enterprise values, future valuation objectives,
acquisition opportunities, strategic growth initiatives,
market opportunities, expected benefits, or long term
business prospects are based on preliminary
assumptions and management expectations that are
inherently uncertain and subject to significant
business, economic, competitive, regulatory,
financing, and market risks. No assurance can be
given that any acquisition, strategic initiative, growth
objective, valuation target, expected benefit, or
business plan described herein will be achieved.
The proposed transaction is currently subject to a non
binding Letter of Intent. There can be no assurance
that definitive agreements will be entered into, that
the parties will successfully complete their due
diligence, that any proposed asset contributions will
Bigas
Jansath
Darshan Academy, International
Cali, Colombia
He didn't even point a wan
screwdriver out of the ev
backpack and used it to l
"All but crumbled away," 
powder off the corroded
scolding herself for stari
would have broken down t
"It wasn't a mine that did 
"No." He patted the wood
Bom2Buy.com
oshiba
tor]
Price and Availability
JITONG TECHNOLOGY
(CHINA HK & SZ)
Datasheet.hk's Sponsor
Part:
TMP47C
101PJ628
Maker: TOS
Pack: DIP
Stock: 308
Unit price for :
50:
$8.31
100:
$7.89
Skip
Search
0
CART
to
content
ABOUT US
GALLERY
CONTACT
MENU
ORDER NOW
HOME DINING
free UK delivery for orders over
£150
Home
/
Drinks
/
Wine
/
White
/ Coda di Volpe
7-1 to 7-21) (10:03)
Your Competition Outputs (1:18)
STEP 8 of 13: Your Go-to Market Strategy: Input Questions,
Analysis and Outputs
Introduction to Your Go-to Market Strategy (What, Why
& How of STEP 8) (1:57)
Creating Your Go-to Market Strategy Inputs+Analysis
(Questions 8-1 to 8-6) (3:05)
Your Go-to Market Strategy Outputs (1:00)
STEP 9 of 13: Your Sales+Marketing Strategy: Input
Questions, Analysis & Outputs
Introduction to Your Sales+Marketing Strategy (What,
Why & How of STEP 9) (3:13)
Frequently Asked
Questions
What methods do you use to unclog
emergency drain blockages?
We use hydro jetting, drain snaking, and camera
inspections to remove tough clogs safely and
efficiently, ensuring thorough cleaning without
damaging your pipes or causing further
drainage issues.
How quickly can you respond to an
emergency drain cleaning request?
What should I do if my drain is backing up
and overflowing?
■ ■ ■
> [REQUIREMENT]
Only a number is wanted here: how many lines of the material hold the word "Introduction".

> [EXPECTED OUTPUT]
2